There are multiple reasons that might explain why our molecular technique was not 100 % successful in identifying nest predators. The most likely explanation is that the DNA had degraded beyond our detection ability. If the eggs were collected too long after the depredation event, and depending on weather conditions, the DNA could degrade quickly [47]. Increasing the number of visitations to nests to shorten the time intervals between predation and discovery is unlikely to be a feasible approach to limit DNA degradation. Intensified human disturbance can increase the chances of nest abandonment or predation which would be counterproductive to conservation goals [7, 48]. One way to increase the success rate of detecting degraded DNA would be to target a smaller fragment. However, this approach has drawbacks because resolution can be lost for differentiating recently derived species when using shorter fragments of DNA but this shortcoming could be addressed by using genes with higher mutation rates. Increasing the sensitivity of the PCR assay through optimization is one way to account for DNA degradation. For example, we increased the number of PCR cycles to 52 for microsatellite Set B which allowed us to obtain a higher percentage of full genotypes. However this high number of cycles could increase the chance of false alleles. In fact, any optimization strategy could increase non-specific amplification which could decrease the accuracy of species identification.
Another explanation for failure to detect the predator species might be that the nest predator was avian. The primers we used were mammal-specific, thus we were not able to amplify avian DNA. We did have one case where field reports suggested the nest predator was a raven (Corvus corvax) or a snake and another where the camera identified a raven around the nest, but could we did not obtain molecular species identification from either nest. Using this method to determine if the predator was a reptile (i.e., snake) or corvid may not be practical as both taxa are known to consume the entire egg on site or carry it off thus there is a possibility that no fragments will be left behind to swab [49, 50].

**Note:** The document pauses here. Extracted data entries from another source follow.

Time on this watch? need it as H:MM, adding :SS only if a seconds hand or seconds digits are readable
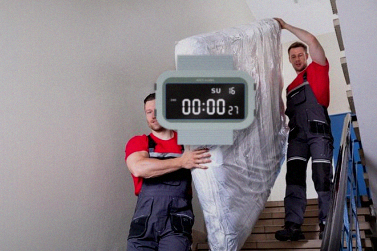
0:00:27
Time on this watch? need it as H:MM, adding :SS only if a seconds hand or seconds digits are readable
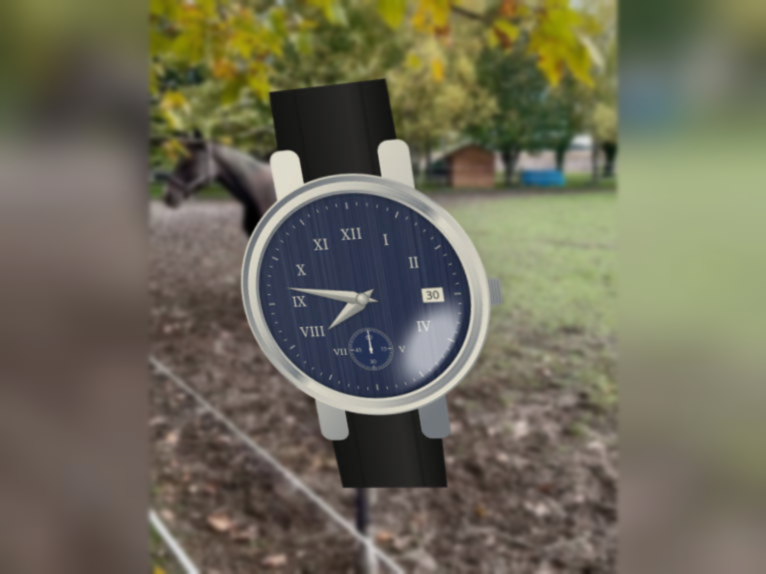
7:47
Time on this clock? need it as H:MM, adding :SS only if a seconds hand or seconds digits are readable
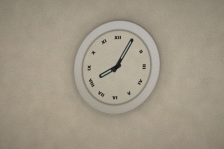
8:05
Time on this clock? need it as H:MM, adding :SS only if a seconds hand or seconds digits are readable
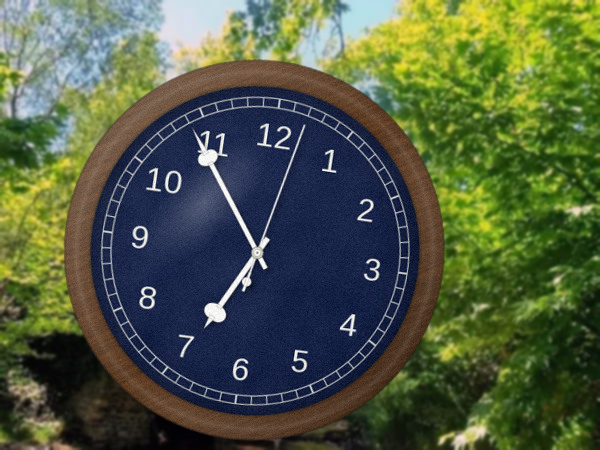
6:54:02
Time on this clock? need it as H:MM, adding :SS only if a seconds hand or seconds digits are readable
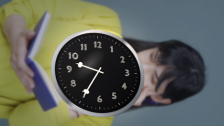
9:35
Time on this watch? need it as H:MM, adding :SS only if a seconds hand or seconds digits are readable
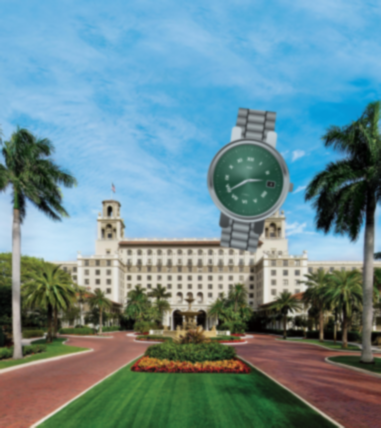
2:39
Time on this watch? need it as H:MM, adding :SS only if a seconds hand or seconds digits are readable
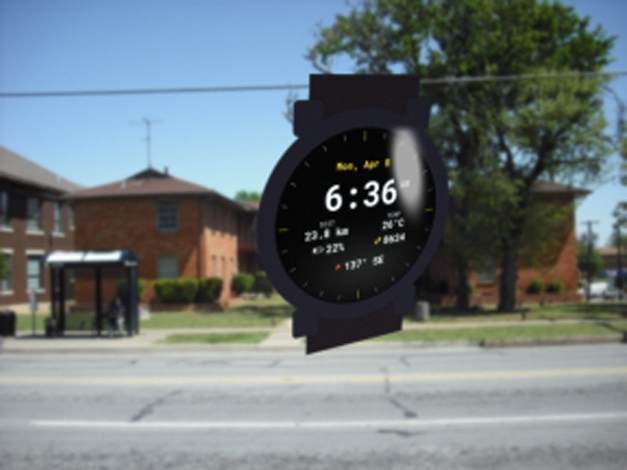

We foresee multiple continuations of this study to increase the thoroughness and robustness of predator species identification. The first and most obvious is to increase the sample size. We acknowledge that the sample size in this study is quite small, but our goal was to prove the concept rather than thoroughly quantify the diversity of predators on sage-grouse eggs and adults. To rigorously estimate nest predation rates, and provide a control for identifying predators of sage-grouse adults, which was lacking from this study, there would need to be a larger study with more cameras placed around leks and on more leks throughout the range of the species. Another follow-up study would be to test DNA degradation rates by having captive predators deposit saliva on eggshells and carcasses. This would allow one to establish a reasonable time since depredation and evaluate the accuracy of predator species identification from adult carcasses as these are usually opportunistic samples and filming these depredation events is unlikely. To increase the breadth of predator taxa identified from nest remains and carcasses one could apply primers that amplify avian DNA. Avian predator DNA has been successfully sampled from black-fronted tern (Chlidonias albostriatus) eggshells [13], so this approach may also be feasible for sage-grouse. The challenge of this approach is that DNA from the prey species could also be amplified which would obscure predator identification as seen in Steffens et al. [13]. Thus employing nesting species blocking primers may be an approach to decrease the chances of avian predator and prey co-amplification [46].
Conclusions
The ultimate goals of conservation plans are to halt decline and facilitate recovery of species at risk. Before any management strategy can be effective, one must identify the proximate threats. In many cases, the ecosystems within which the threated species exist are out of balance, usually due to human activities. This could then lead to higher impacts from some community interactions such as predation [51]. The predator identification method identified in our study could help sage-grouse management by understanding if predation, and in particular certain predator species, have inordinate impacts on sage-grouse recruitment. If determined to be a major factor then implementation of a predator management program could help the recovery of the sage-grouse. In many cases knowledge of predation alone is insufficient to inform conservation [52].Predation may not be the reason for decline, but a management strategy like temporary predator control may aid nest success until the habitat is restored to the ability to naturally support sage-grouse. This study and Orning [20] were designed to understand predation within the Wyoming management units for sage-grouse and one option with these units is predator control. Orning [20] found that coyote control did not have large impacts on survival of hens or nests. However, this might not be true in other parts of the species range as it encompasses a large portion of the western United States. Including a tool such as molecular identification of predators can help managers then choose if predator control is the right strategy in their areas as predation may not be the actual limiting factor to population growth [52].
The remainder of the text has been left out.